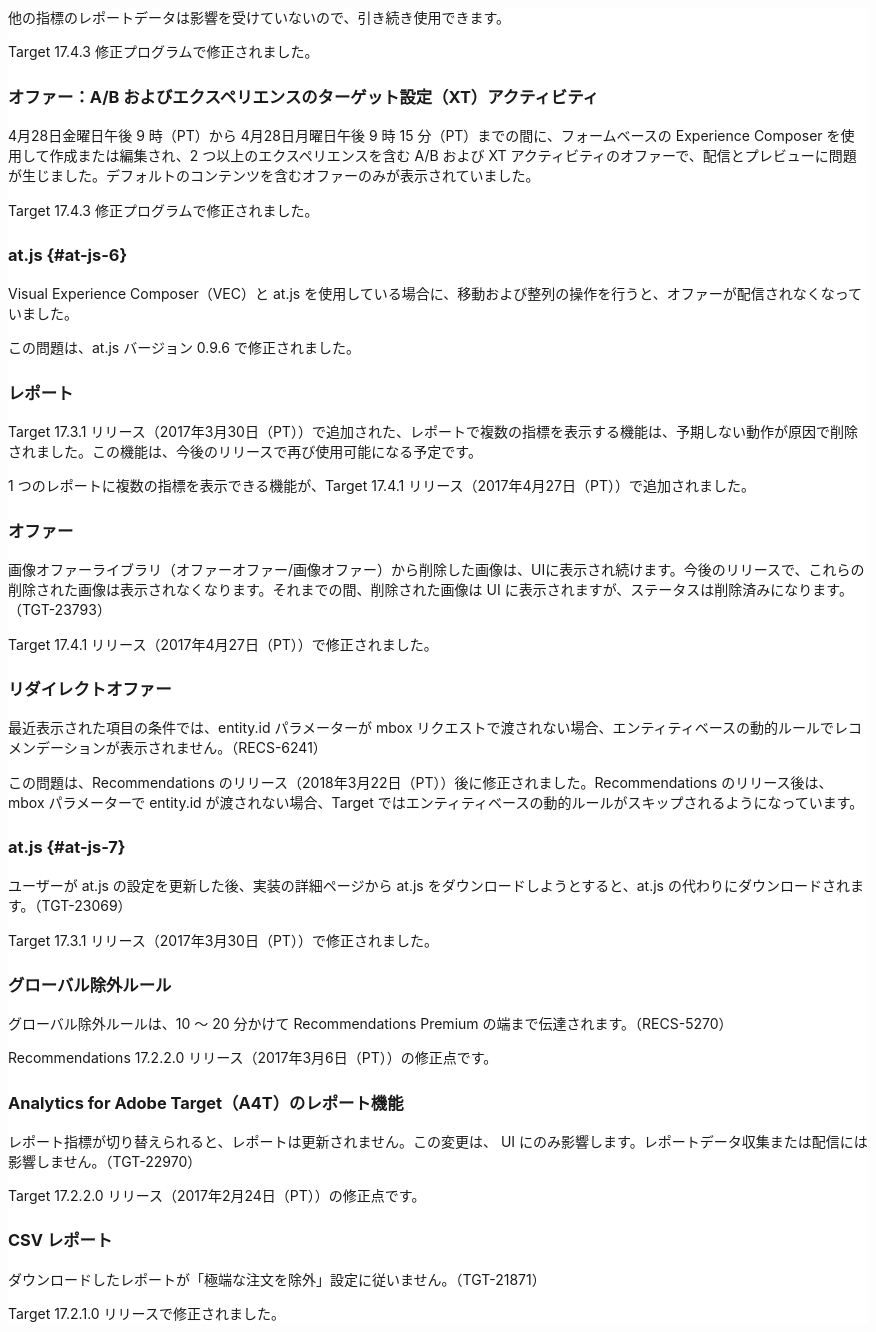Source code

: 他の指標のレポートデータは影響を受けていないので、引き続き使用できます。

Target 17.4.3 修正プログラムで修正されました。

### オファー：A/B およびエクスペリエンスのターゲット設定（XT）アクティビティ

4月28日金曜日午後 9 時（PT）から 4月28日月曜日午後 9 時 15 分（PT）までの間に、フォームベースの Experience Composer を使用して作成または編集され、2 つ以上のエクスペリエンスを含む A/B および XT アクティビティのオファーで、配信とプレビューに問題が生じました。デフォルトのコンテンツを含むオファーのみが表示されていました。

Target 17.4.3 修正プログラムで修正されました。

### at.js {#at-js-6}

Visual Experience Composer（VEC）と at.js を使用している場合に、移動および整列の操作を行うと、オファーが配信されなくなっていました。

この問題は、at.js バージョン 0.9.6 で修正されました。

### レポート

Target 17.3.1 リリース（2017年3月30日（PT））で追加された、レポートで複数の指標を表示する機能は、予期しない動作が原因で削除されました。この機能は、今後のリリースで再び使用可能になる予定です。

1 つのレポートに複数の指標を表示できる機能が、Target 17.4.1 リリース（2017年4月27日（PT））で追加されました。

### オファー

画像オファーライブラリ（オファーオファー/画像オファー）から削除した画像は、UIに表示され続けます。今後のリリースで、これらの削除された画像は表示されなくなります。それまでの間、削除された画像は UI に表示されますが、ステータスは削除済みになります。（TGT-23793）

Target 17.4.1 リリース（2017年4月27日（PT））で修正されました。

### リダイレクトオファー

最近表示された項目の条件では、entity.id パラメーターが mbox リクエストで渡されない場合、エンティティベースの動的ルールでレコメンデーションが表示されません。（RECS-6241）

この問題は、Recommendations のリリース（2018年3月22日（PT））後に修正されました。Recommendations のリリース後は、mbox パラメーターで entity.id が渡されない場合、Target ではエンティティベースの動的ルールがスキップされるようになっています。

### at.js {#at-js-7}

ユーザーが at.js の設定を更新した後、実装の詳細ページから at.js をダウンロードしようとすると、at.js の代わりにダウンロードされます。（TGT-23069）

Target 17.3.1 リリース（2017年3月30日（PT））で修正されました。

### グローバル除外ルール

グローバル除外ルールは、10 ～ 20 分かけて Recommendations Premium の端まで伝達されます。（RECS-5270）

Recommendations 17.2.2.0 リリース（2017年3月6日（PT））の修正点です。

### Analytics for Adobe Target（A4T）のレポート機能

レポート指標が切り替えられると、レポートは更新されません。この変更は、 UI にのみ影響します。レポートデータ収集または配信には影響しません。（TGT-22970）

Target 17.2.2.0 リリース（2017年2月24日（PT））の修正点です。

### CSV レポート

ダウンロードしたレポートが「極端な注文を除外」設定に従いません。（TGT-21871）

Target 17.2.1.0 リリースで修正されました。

==

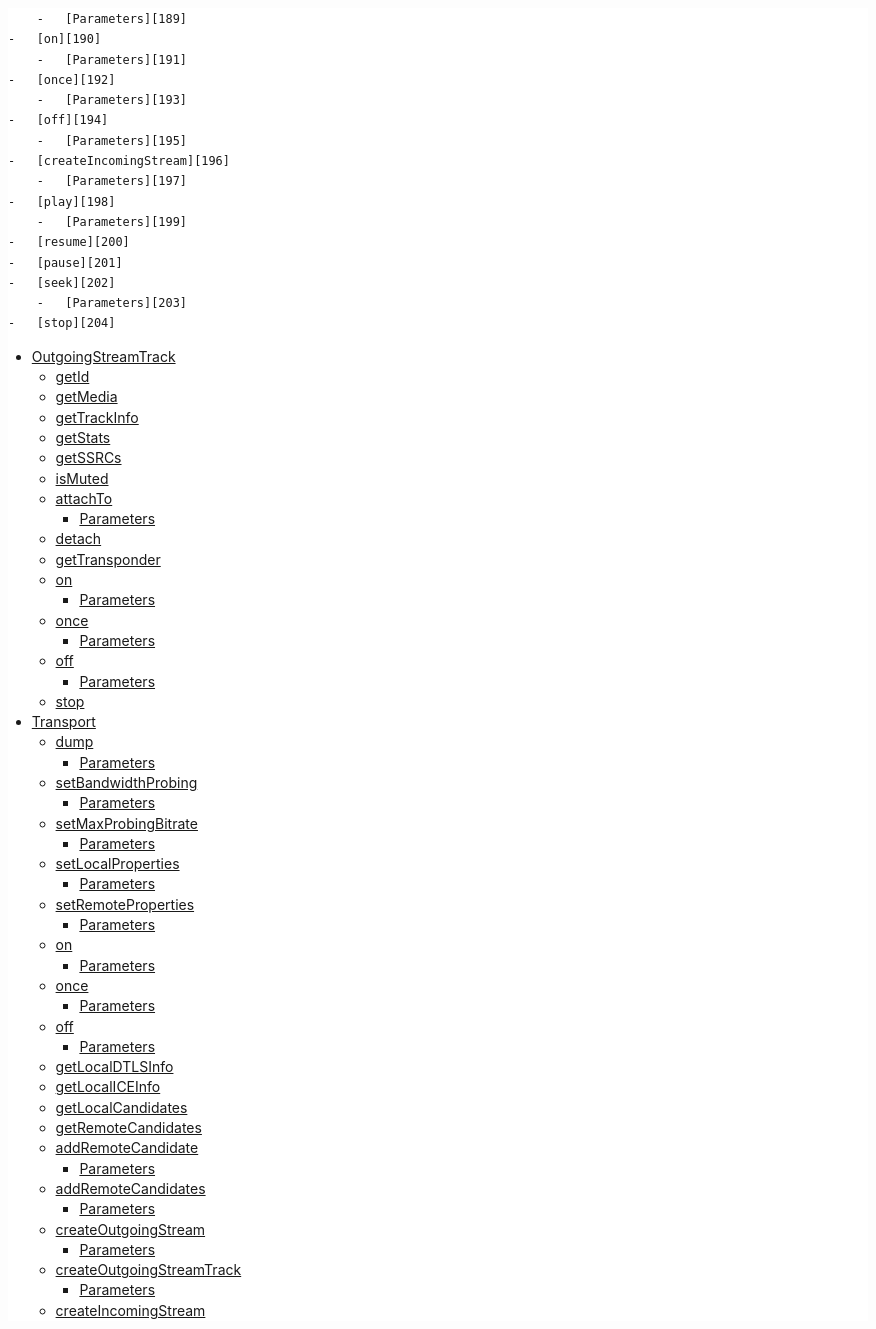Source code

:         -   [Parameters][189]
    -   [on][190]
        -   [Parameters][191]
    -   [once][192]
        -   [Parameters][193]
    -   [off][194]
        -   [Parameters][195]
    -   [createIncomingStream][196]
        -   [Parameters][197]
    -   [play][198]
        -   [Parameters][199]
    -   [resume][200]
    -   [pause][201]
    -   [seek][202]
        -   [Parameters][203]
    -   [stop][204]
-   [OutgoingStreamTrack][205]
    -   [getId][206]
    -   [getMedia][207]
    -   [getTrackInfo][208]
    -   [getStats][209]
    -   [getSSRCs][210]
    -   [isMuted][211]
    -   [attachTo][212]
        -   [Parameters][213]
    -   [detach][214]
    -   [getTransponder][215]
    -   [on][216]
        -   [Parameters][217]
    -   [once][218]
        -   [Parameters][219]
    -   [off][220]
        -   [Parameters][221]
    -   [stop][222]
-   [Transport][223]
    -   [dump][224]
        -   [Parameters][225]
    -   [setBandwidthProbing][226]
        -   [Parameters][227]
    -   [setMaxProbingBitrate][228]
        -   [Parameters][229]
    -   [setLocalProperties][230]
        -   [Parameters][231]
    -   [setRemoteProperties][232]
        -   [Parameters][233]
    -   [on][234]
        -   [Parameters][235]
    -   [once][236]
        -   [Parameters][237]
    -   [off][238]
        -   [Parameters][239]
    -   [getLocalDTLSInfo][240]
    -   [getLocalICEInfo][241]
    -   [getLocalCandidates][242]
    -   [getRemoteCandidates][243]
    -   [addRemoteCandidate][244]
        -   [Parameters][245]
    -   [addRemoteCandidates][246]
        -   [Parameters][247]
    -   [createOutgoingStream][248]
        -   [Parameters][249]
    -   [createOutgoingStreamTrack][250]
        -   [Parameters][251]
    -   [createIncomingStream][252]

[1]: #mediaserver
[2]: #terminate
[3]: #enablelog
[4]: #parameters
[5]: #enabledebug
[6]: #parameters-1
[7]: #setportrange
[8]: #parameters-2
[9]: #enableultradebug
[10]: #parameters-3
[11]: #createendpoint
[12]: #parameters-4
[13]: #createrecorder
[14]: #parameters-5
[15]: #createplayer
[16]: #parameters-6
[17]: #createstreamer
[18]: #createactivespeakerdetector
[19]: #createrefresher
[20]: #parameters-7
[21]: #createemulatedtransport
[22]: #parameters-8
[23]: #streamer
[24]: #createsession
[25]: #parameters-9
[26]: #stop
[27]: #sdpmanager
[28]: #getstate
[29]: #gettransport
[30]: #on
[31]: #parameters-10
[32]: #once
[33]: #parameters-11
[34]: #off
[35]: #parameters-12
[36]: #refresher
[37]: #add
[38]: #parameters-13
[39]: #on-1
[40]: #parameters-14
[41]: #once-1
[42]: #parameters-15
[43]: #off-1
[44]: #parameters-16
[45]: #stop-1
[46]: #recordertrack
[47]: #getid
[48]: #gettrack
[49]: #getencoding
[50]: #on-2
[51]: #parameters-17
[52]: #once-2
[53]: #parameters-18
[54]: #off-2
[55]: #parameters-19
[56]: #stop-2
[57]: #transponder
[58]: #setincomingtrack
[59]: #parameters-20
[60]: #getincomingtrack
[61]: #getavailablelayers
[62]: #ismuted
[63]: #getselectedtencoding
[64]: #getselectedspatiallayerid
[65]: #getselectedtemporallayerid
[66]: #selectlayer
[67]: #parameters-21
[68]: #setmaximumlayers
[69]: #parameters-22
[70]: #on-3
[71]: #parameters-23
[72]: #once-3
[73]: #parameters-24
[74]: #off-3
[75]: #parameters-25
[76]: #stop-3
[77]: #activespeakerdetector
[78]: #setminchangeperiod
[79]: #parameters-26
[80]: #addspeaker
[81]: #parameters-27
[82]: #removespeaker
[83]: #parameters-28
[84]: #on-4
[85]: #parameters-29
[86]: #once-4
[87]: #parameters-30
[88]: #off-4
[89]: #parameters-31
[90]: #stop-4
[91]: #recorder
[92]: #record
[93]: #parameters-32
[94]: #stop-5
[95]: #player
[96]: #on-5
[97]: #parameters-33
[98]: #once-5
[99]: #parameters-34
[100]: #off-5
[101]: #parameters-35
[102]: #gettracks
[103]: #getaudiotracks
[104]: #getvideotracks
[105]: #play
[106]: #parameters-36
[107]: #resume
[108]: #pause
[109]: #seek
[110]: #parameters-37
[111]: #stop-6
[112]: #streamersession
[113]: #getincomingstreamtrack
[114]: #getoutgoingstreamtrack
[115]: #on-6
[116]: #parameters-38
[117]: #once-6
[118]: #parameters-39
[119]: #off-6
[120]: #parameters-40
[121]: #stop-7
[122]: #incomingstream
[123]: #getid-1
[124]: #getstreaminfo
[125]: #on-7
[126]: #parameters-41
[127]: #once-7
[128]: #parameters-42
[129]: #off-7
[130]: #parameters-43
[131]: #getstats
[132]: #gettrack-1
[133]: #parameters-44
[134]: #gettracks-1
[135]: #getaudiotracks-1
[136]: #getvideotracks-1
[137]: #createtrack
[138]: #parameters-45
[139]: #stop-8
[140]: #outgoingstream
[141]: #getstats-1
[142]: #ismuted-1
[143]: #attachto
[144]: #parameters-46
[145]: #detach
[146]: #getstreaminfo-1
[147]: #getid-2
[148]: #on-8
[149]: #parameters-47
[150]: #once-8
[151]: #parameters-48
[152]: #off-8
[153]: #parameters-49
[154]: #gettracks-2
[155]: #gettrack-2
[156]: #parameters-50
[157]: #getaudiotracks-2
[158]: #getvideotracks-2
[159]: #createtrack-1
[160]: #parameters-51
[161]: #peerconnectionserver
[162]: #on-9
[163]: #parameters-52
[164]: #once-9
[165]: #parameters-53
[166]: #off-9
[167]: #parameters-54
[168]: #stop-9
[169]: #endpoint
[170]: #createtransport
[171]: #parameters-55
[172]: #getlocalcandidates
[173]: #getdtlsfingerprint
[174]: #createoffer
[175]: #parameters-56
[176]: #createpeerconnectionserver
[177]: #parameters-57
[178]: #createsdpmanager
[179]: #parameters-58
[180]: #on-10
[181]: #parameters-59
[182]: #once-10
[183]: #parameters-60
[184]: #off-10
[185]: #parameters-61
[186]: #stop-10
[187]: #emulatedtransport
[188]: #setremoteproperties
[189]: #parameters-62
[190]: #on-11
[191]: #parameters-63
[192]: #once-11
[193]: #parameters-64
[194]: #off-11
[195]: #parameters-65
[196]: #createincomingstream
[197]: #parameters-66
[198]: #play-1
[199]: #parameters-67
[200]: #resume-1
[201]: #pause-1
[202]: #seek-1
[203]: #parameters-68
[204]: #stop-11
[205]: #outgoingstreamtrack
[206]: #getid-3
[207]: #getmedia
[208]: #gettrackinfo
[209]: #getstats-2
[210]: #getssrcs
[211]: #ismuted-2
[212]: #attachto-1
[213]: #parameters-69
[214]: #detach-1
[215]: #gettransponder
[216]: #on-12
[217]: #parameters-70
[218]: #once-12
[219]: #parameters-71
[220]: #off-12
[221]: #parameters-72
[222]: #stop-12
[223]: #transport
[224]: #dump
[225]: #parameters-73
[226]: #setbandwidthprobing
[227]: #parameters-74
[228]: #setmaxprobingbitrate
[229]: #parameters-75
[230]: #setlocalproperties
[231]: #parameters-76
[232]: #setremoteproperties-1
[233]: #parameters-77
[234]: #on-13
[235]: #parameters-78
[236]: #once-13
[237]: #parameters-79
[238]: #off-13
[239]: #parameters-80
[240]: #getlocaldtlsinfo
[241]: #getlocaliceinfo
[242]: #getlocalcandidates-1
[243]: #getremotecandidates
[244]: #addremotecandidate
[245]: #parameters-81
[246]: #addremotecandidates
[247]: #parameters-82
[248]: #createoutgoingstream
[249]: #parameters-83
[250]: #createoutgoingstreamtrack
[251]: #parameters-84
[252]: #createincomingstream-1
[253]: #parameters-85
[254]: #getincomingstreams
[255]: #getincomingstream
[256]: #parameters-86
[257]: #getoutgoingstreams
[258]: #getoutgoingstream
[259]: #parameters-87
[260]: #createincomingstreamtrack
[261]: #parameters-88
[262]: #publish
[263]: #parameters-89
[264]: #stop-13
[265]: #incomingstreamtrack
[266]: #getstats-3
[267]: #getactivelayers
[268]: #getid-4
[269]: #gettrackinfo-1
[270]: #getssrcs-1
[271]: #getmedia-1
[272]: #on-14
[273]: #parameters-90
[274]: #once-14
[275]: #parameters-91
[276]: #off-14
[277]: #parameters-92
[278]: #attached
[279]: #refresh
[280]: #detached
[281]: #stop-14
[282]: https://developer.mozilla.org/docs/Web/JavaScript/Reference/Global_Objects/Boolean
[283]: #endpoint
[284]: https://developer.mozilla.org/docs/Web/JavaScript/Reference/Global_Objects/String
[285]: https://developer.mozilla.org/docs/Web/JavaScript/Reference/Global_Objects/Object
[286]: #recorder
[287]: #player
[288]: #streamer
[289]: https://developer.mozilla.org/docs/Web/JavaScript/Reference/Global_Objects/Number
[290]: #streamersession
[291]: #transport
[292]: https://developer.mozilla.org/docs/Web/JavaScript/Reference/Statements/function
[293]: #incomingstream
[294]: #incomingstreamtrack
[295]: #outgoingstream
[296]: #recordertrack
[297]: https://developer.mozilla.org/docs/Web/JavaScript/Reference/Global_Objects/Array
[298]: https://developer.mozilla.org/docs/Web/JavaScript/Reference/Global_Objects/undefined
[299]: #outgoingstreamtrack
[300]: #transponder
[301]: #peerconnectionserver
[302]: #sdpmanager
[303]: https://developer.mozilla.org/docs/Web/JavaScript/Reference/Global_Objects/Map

DIRECTIONS — Your task is to restate, word for word, only those lines above that fall between the line holding "[181]: #parameters-59" and the line holding "[208]: #gettrackinfo", inclusive.

ANSWER TO THE EXERCISE —
[181]: #parameters-59
[182]: #once-10
[183]: #parameters-60
[184]: #off-10
[185]: #parameters-61
[186]: #stop-10
[187]: #emulatedtransport
[188]: #setremoteproperties
[189]: #parameters-62
[190]: #on-11
[191]: #parameters-63
[192]: #once-11
[193]: #parameters-64
[194]: #off-11
[195]: #parameters-65
[196]: #createincomingstream
[197]: #parameters-66
[198]: #play-1
[199]: #parameters-67
[200]: #resume-1
[201]: #pause-1
[202]: #seek-1
[203]: #parameters-68
[204]: #stop-11
[205]: #outgoingstreamtrack
[206]: #getid-3
[207]: #getmedia
[208]: #gettrackinfo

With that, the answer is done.